For your example Dice's Coefficient does as well as can be expected without a concept of countries:

  ("dice", "South Africa", 0.125); 
  ("dice", "Congo", 0.0);
  ("dice", "Republic of Korea", 0.44);
  ("dice", "Democratic People's Republic of Korea", 0.24)]
and by blind luck ("ort Korea"), longest common sub-sequence does even better:

  [("lcs", "South Africa", 6.0); 
   ("lcs", "Congo", 2.0);
   ("lcs", "Republic of Korea", 7.0);
   ("lcs", "Democratic People's Republic of Korea", 9.0)] 
http://en.wikipedia.org/wiki/Damerau%E2%80%93Levenshtein_dis...

http://en.wikipedia.org/wiki/Dice_coefficient

Oh, I'm under no illusions that it's a universally applicable string matcher. What it seems to be useful for is normalizing human input in situations where someone can pick the best match. It handles typical normalization transforms well (word fragments, transpositions) and is very easy to index.
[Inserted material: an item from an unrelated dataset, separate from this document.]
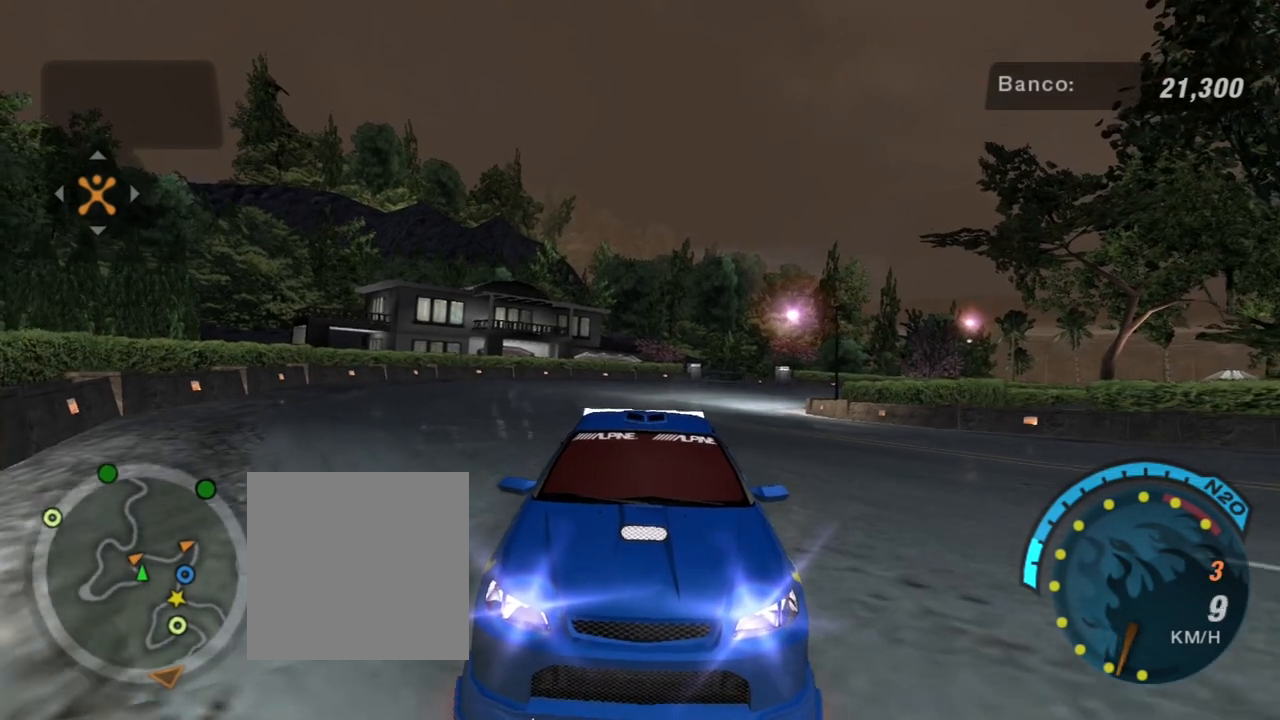
{"buttons": ["L2", "R3"], "left_stick": "center", "right_stick": "center", "events": []}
In my example, DPRK is the objective best answer .. There's pretty clearly a correct match in the value domain, the challenge is to help the user find it as quickly as possible.

Use the Jaccard over a sweeping window or something.

over 5 letter windows:

  TEST:   A 0.4
  TEST:   B 0.540540540541
  TEST:   C 0.692307692308
over words:

  TEST:   A 0.555555555556
  TEST:   B 0.714285714286
  TEST:   C 1.0
Here's the Korea one over a 5 letter window:

  north korea:congo 0.0
  north korea:democratic people's republic of korea 0.0526315789474
  north korea:republic of korea 0.111111111111
  north korea:south africa 0.0
I had to do fuzzy string matching for car brand names, Two character pair matching tended to work best.
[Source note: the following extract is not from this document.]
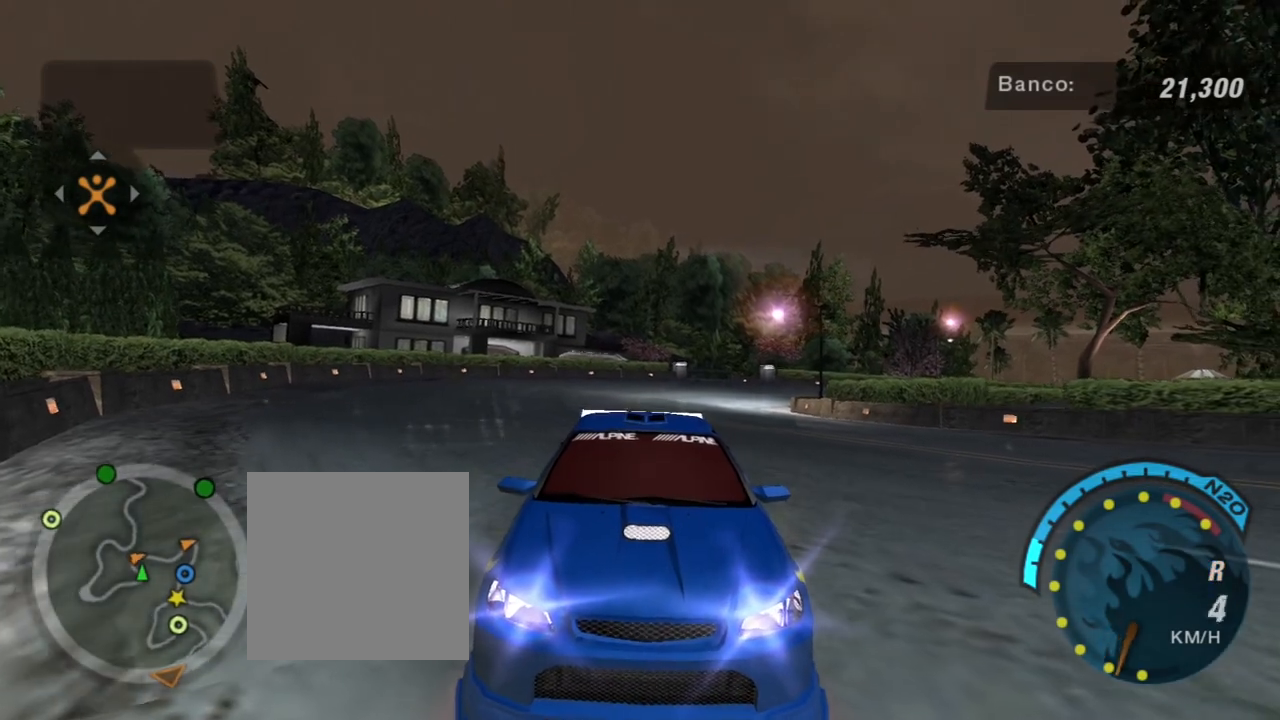
{"buttons": ["L2", "R3"], "left_stick": "center", "right_stick": "center", "events": []}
Here is a gist of the code in ruby if anybody wants to steal it. I stole it from somewhere else and thus you have the history of programming.

https://gist.github.com/1038659

What kind of thought process and/or experimentation led you to that algorithm?
The original code links to:

http://stackoverflow.com/questions/653157/a-better-similarit...

where there is more discussion, and links out to different string similarity metrics

I struggled to make LD work well, then someone smarter than me suggested the two character method. :)
That's a cool idea.

I wonder how the weights would turn out if your algo were added as a term in his formula and run through the optimization, or even applied to his sample data standalone.

If you're dealing with people's names, there's also the soundex algorithm.

https://en.wikipedia.org/wiki/Soundex

Very interesting. You should put this on the SO question.